The effects of U.S. sanctions on Venezuela’s economy have caused disruptions in planned upgrades for a key refinery in Aruba. Now the island’s government has reached out to the State Department to figure out a way forward, according to a new report by Reuters.

“The Aruba government has contacted American authorities to understand what is going on. The Dutch ambassador in Washington and lawyers in New York are also addressing issues related to the contract with Citgo,” Aruba’s Prime Minister Evelyn Wever-Croes told Reuters. “Sanctions (against Venezuela) are very firm. That is not something we can change. We are in the middle of this situation between the United States and Venezuela, and I don’t think that can be solved soon,” she added.

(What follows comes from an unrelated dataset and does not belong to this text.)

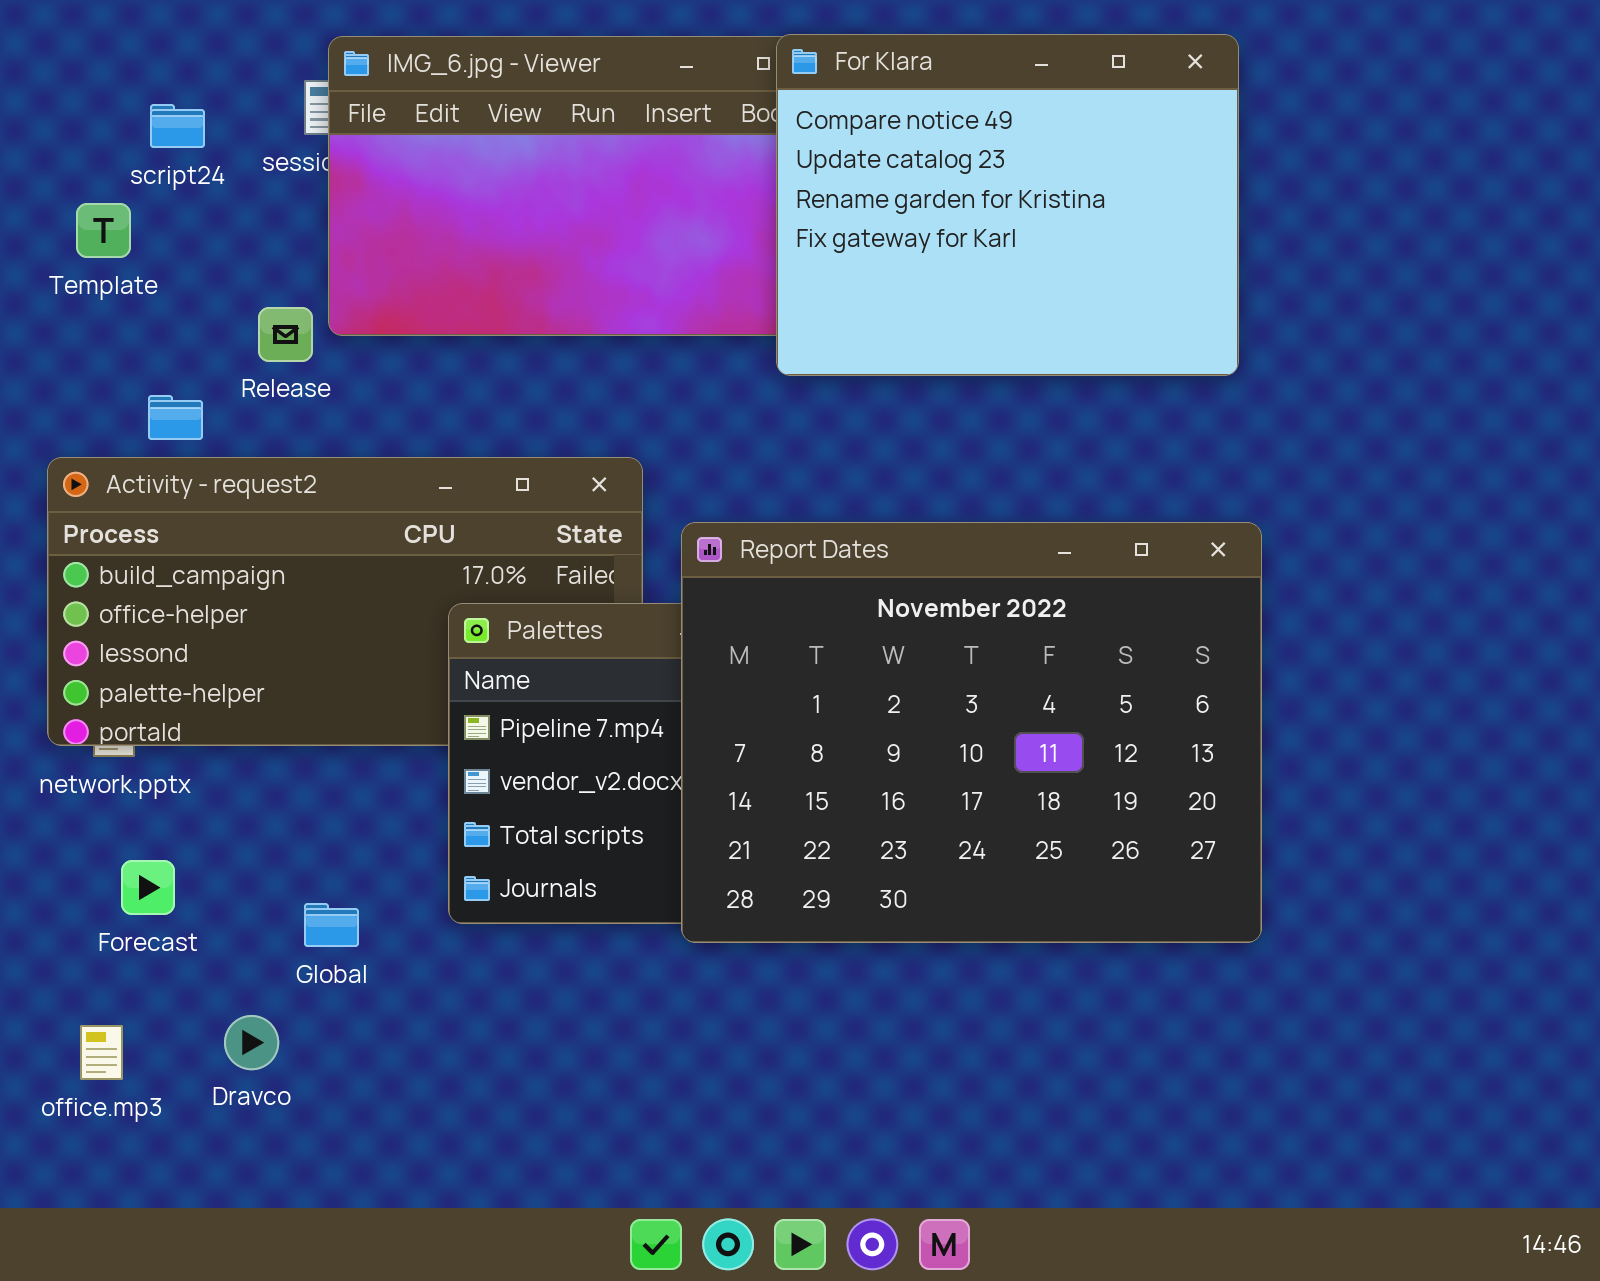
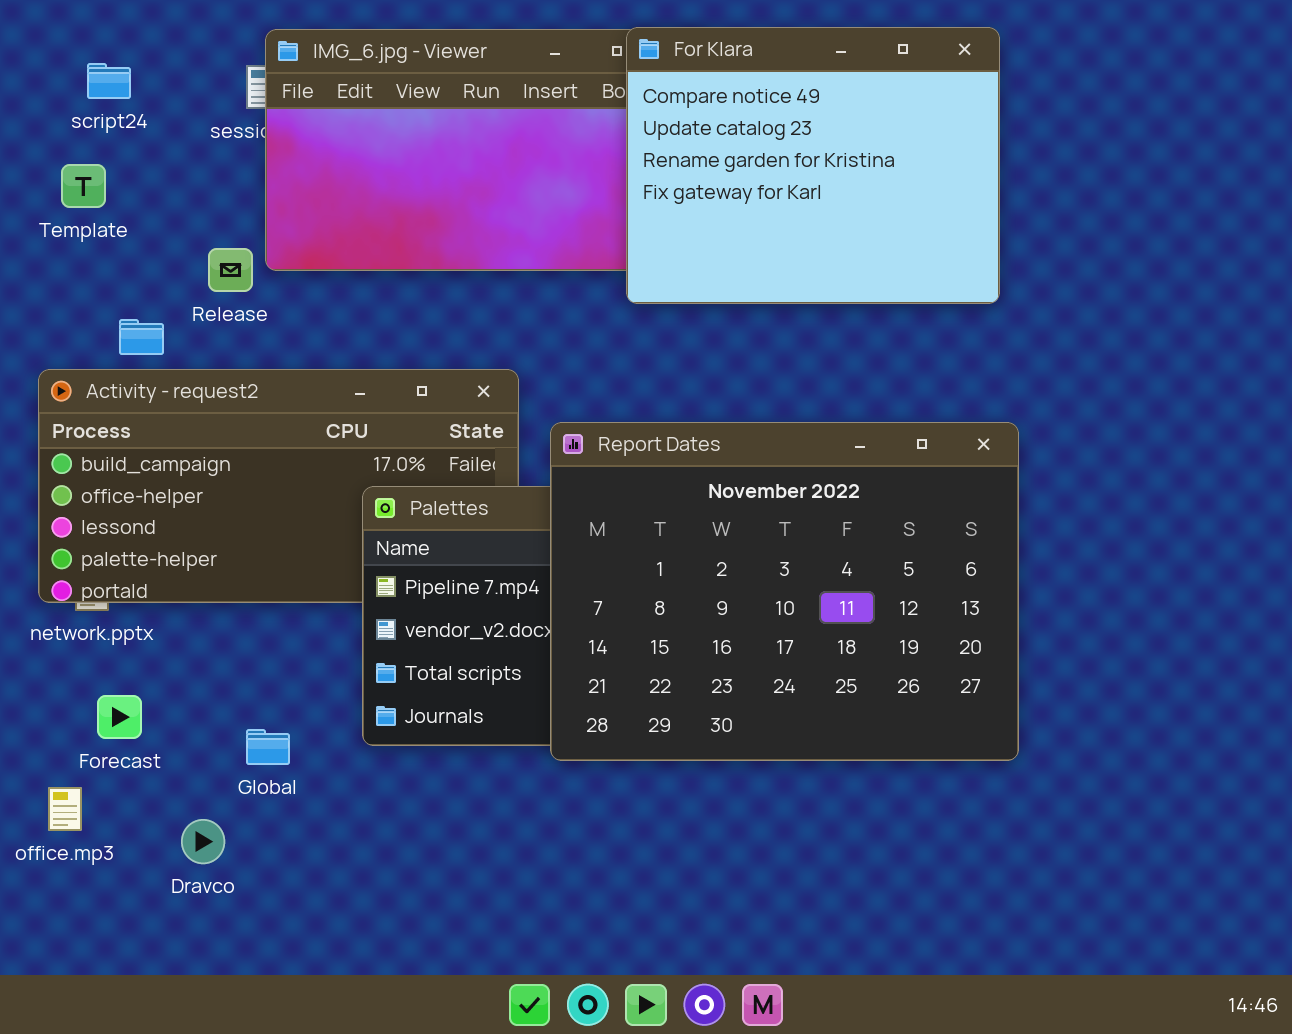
script24: [150,104,205,148] -> [87,63,131,99], moved
office.mp3: [80,1025,123,1080] -> [48,787,82,831], moved

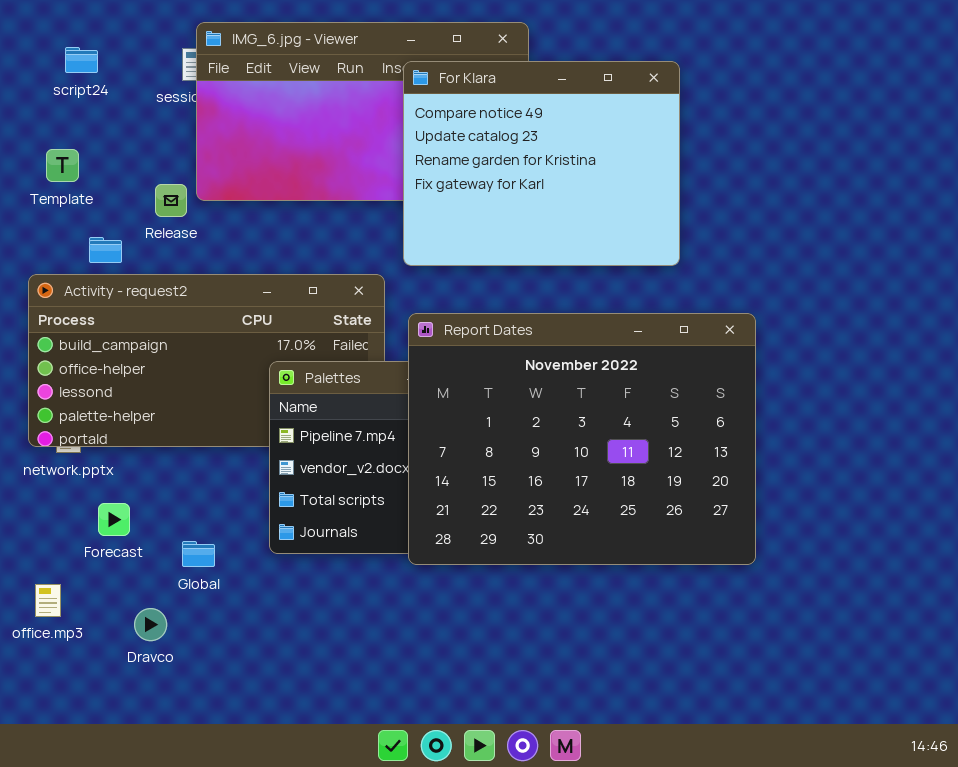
For Klara: [626,27,1000,304] -> [403,61,680,266], moved
Template: [61,164,106,208] -> [46,149,79,182], moved
Forecast: [97,695,142,739] -> [98,503,130,536], moved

Citgo is a U.S. subsidiary of PDVSA, the Venezuelan government’s oil company, which is the target of sanctions that restrict the nation’s access to global capital markets as low oil prices crunch federal revenues. In 2016, the company had signed off on a 25-year lease on the Aruba facility, which mandated $685 million in refurbishments. The 235,000-barrel per day refinery is still functional, but the renovations are on hold.

The refinery has allegedly been a part of sanction-dodging regimes in the past. Previously, a Bloomberg investigation  uncovered a plan by Venezuela and Syria to circumvent Western sanctions on the Middle Eastern nation and ship its crude oil to Aruba to refine it and then market it internationally, including in the U.S.

The plan was never actually realized, but it involved selling Syrian oil to Venezuela at a substantial discount, and then shipping it through a Russian shale company to Aruba, which houses one of the world’s largest refineries, property of Valero Energy and run by PDVSA.